Three narrators guide us through the novel; a black maid named Aibileen, who is raising her seventeenth white child and is mourning the death of her son. A white lady named Skeeter, who is so desperate to become a famous journalist, that she decides to collect interviews of black maids and their experiences, and there is Minny, a smart-mouthed black maid who basically brings some much needed flavour and humour to the narratives. 


All three unite to fight the prejudice, misinformation and oppression that they witness, are affected by and fall victim to. We're given an insight in to desperate housewives - who take their frustrations out on the help.


The Audiobook

I had downloaded this book through sheer desperation. I was leaving on holiday, had already packed paperbacks, and needed some audiobooks to get me through the lazy days. An hour before we left to go to the airport I was scouring through Audible's recommendations and came across The Help. I downloaded it, pretty much after reading the blurb and did not begin it until a week in to my holiday.

The producers of this audiobook did an amazing job. They brought together four different narrators to take on the different voices. All narrators used a southern accent which just added to the mood and tone of the novel. Stockett's writing, although good, was accentuated by these beautiful voices. 


The Story

So, what did I think of the story? Well, it's a hard one. Whilst other people have found The Help to have a Marmite effect. I find myself, at times, balancing on a fence and occasionally falling off one side, only to clamber back up to the middle again. 

I loved it. I hated it. At the same time.

I loved the writing. I loved the distinct voices of the characters. But I hated the clichéd voices, and the clichéd writing. I hated the obvious dichotomies of 'goodie' and 'baddie' but I also found that the lack of complexity made the book an easy read - perfect for holidays. 

I did, though, find the story uncomfortable. It was the recurring 'mammi' figures. The recurring 'white saviour' theme and the author's inability to represent the side of the privileged white housewives. It's not that I particularly want to hear what Hilly has to say, but, if we had heard a little more of what she had had to say we could hate her for what she is, rather than the stereotype she represents.

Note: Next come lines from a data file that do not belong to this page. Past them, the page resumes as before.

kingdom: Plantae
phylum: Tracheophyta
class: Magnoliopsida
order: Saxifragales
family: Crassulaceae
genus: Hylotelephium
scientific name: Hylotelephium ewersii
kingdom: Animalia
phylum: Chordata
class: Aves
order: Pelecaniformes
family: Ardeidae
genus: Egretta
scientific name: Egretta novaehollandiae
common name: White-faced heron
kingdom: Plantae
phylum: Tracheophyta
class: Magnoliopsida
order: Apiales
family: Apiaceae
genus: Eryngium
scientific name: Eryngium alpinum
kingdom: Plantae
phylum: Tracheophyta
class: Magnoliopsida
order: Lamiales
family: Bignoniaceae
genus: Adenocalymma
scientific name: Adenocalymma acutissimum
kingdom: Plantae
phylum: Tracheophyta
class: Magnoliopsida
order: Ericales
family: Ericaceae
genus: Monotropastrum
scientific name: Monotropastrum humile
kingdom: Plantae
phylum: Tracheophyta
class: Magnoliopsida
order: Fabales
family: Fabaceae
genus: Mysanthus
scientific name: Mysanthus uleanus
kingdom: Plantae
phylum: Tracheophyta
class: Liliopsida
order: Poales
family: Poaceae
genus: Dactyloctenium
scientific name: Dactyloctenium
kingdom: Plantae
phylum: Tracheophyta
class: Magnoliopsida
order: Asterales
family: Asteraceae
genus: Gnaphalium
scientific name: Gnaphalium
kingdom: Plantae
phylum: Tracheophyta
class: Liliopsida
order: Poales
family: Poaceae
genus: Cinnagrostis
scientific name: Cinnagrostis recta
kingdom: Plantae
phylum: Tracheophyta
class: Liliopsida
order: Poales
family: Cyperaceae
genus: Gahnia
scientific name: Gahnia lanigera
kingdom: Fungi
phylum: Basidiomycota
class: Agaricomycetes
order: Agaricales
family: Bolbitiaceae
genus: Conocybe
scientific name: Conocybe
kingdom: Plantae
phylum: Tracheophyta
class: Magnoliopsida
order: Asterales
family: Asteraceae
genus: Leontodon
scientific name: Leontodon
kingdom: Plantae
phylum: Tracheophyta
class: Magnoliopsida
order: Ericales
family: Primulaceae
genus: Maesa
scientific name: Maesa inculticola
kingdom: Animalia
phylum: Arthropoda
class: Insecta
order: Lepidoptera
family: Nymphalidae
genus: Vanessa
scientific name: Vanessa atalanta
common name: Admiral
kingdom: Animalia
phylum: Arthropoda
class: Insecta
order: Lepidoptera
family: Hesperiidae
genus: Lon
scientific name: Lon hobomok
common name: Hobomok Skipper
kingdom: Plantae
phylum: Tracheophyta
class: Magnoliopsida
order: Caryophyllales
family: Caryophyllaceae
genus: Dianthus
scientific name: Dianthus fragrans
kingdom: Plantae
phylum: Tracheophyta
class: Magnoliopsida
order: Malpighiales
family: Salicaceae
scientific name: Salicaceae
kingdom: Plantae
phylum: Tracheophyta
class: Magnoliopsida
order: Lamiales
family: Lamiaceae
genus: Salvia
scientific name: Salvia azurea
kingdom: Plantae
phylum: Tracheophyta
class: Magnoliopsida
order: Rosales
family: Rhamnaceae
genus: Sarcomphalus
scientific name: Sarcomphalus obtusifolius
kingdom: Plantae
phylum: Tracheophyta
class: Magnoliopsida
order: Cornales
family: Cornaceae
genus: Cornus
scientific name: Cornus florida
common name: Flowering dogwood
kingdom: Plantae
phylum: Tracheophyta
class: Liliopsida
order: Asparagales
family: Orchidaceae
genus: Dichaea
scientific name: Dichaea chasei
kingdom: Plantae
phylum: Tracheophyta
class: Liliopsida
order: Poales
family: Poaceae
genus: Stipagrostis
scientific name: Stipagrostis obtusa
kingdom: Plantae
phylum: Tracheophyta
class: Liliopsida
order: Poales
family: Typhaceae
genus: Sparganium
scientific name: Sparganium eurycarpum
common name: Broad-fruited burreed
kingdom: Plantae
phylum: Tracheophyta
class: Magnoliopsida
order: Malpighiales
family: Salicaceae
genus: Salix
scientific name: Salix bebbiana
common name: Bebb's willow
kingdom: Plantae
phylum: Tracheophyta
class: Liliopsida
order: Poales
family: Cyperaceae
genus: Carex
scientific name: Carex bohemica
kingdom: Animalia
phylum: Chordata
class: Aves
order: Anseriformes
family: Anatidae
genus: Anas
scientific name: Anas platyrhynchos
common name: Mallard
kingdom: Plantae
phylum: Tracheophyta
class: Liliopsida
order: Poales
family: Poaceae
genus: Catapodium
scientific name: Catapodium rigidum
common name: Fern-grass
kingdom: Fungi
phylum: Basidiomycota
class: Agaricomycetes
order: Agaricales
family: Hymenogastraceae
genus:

There were some massive changes happening throughout the United States during the 60s that I feel were not even alluded to. Although, some may argue that the very fact the maids plucked up the courage to be interviewed by Skeeter - that in essence they're contributing to the tension brewing during the civil rights movement. But I feel, just a slight acknowledgement that there were black people at the time not waiting for whites to 'tell their story' but were actively putting their lives at risk, and demanding and taking their rights. As the author has seemed to try to keep things a little light it did not ask the ultimate and most uncomfortable question of all.... if we had been white, privileged little housewives in 1960's Jackson, Mississippi, would we be joining them in their prejudice?


Stockett was very successful in both mixing real funny moments, and moments that were quite devastating to read. Although the book had quite a morose tone to it, she still exhibited moments of hope. 


If I applaud Stockett for anything it is her ability to control her characters - I did believe them (except one), I even believed Hilly Holbrooke - I just wanted to know a little more about her and her psychology. It was Constantine - Skeeter relationship that I had a hard time believing, I just didn't really 'get it'. I was also quite impressed how she touched upon the pressures and oppression that all characters are victim to, whites and blacks. 


So overall, I loved and hated it. I know - not the best place to stand when reviewing a book, but it's where I stand; balancing, holding an umbrella on a fence.